TASK INSTRUCTIONS: Reproduce every line of the items below word for word, without changing or leaving out anything.

GIVEN RECORDS:
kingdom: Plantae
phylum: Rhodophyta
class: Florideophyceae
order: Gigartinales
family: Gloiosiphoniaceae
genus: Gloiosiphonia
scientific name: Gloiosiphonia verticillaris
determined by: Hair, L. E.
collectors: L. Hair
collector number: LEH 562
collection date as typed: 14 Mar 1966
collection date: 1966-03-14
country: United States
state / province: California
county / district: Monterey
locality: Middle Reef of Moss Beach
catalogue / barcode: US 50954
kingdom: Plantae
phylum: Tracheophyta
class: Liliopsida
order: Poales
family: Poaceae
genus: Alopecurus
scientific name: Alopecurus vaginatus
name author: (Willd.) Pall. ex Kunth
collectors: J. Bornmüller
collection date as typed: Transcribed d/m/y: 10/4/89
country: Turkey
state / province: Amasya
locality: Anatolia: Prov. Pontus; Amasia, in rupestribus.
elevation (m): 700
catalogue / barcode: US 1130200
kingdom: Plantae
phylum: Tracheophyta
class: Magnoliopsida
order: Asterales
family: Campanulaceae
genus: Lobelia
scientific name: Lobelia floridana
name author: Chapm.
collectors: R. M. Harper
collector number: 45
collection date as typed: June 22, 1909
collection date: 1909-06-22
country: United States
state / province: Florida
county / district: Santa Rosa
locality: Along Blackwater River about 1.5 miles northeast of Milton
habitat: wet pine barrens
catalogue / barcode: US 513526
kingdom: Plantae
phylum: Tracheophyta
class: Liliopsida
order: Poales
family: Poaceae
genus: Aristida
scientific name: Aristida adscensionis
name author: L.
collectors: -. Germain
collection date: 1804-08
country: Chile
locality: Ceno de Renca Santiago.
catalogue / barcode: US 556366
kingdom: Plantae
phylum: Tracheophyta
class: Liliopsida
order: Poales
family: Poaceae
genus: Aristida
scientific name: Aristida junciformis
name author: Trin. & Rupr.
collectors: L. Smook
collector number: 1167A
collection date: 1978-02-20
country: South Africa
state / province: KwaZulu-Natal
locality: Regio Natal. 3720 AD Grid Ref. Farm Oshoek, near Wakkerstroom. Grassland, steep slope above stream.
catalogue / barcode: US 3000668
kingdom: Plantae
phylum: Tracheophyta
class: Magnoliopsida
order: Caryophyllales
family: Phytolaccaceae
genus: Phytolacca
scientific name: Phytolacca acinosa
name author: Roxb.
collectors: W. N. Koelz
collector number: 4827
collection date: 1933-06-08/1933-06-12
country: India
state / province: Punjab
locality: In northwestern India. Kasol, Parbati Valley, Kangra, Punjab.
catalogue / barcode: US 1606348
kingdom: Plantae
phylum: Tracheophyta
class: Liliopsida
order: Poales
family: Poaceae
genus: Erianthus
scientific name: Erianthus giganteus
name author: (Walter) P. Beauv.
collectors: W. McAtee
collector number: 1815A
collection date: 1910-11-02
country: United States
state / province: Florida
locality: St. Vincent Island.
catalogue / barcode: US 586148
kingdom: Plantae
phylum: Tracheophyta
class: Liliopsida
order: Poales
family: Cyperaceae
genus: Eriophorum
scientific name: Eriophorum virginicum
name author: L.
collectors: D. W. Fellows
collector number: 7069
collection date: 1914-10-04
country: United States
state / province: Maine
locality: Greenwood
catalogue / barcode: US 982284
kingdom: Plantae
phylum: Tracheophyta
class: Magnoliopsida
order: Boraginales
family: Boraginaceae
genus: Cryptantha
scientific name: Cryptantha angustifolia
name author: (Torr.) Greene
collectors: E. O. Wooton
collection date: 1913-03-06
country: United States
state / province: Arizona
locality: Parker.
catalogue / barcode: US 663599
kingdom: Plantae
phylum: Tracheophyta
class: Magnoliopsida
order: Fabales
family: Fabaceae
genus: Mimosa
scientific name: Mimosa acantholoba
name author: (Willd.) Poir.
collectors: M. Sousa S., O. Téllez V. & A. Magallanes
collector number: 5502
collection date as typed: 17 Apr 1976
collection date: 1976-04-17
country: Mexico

THE COMPLETED TASK:
kingdom: Plantae
phylum: Rhodophyta
class: Florideophyceae
order: Gigartinales
family: Gloiosiphoniaceae
genus: Gloiosiphonia
scientific name: Gloiosiphonia verticillaris
determined by: Hair, L. E.
collectors: L. Hair
collector number: LEH 562
collection date as typed: 14 Mar 1966
collection date: 1966-03-14
country: United States
state / province: California
county / district: Monterey
locality: Middle Reef of Moss Beach
catalogue / barcode: US 50954
kingdom: Plantae
phylum: Tracheophyta
class: Liliopsida
order: Poales
family: Poaceae
genus: Alopecurus
scientific name: Alopecurus vaginatus
name author: (Willd.) Pall. ex Kunth
collectors: J. Bornmüller
collection date as typed: Transcribed d/m/y: 10/4/89
country: Turkey
state / province: Amasya
locality: Anatolia: Prov. Pontus; Amasia, in rupestribus.
elevation (m): 700
catalogue / barcode: US 1130200
kingdom: Plantae
phylum: Tracheophyta
class: Magnoliopsida
order: Asterales
family: Campanulaceae
genus: Lobelia
scientific name: Lobelia floridana
name author: Chapm.
collectors: R. M. Harper
collector number: 45
collection date as typed: June 22, 1909
collection date: 1909-06-22
country: United States
state / province: Florida
county / district: Santa Rosa
locality: Along Blackwater River about 1.5 miles northeast of Milton
habitat: wet pine barrens
catalogue / barcode: US 513526
kingdom: Plantae
phylum: Tracheophyta
class: Liliopsida
order: Poales
family: Poaceae
genus: Aristida
scientific name: Aristida adscensionis
name author: L.
collectors: -. Germain
collection date: 1804-08
country: Chile
locality: Ceno de Renca Santiago.
catalogue / barcode: US 556366
kingdom: Plantae
phylum: Tracheophyta
class: Liliopsida
order: Poales
family: Poaceae
genus: Aristida
scientific name: Aristida junciformis
name author: Trin. & Rupr.
collectors: L. Smook
collector number: 1167A
collection date: 1978-02-20
country: South Africa
state / province: KwaZulu-Natal
locality: Regio Natal. 3720 AD Grid Ref. Farm Oshoek, near Wakkerstroom. Grassland, steep slope above stream.
catalogue / barcode: US 3000668
kingdom: Plantae
phylum: Tracheophyta
class: Magnoliopsida
order: Caryophyllales
family: Phytolaccaceae
genus: Phytolacca
scientific name: Phytolacca acinosa
name author: Roxb.
collectors: W. N. Koelz
collector number: 4827
collection date: 1933-06-08/1933-06-12
country: India
state / province: Punjab
locality: In northwestern India. Kasol, Parbati Valley, Kangra, Punjab.
catalogue / barcode: US 1606348
kingdom: Plantae
phylum: Tracheophyta
class: Liliopsida
order: Poales
family: Poaceae
genus: Erianthus
scientific name: Erianthus giganteus
name author: (Walter) P. Beauv.
collectors: W. McAtee
collector number: 1815A
collection date: 1910-11-02
country: United States
state / province: Florida
locality: St. Vincent Island.
catalogue / barcode: US 586148
kingdom: Plantae
phylum: Tracheophyta
class: Liliopsida
order: Poales
family: Cyperaceae
genus: Eriophorum
scientific name: Eriophorum virginicum
name author: L.
collectors: D. W. Fellows
collector number: 7069
collection date: 1914-10-04
country: United States
state / province: Maine
locality: Greenwood
catalogue / barcode: US 982284
kingdom: Plantae
phylum: Tracheophyta
class: Magnoliopsida
order: Boraginales
family: Boraginaceae
genus: Cryptantha
scientific name: Cryptantha angustifolia
name author: (Torr.) Greene
collectors: E. O. Wooton
collection date: 1913-03-06
country: United States
state / province: Arizona
locality: Parker.
catalogue / barcode: US 663599
kingdom: Plantae
phylum: Tracheophyta
class: Magnoliopsida
order: Fabales
family: Fabaceae
genus: Mimosa
scientific name: Mimosa acantholoba
name author: (Willd.) Poir.
collectors: M. Sousa S., O. Téllez V. & A. Magallanes
collector number: 5502
collection date as typed: 17 Apr 1976
collection date: 1976-04-17
country: Mexico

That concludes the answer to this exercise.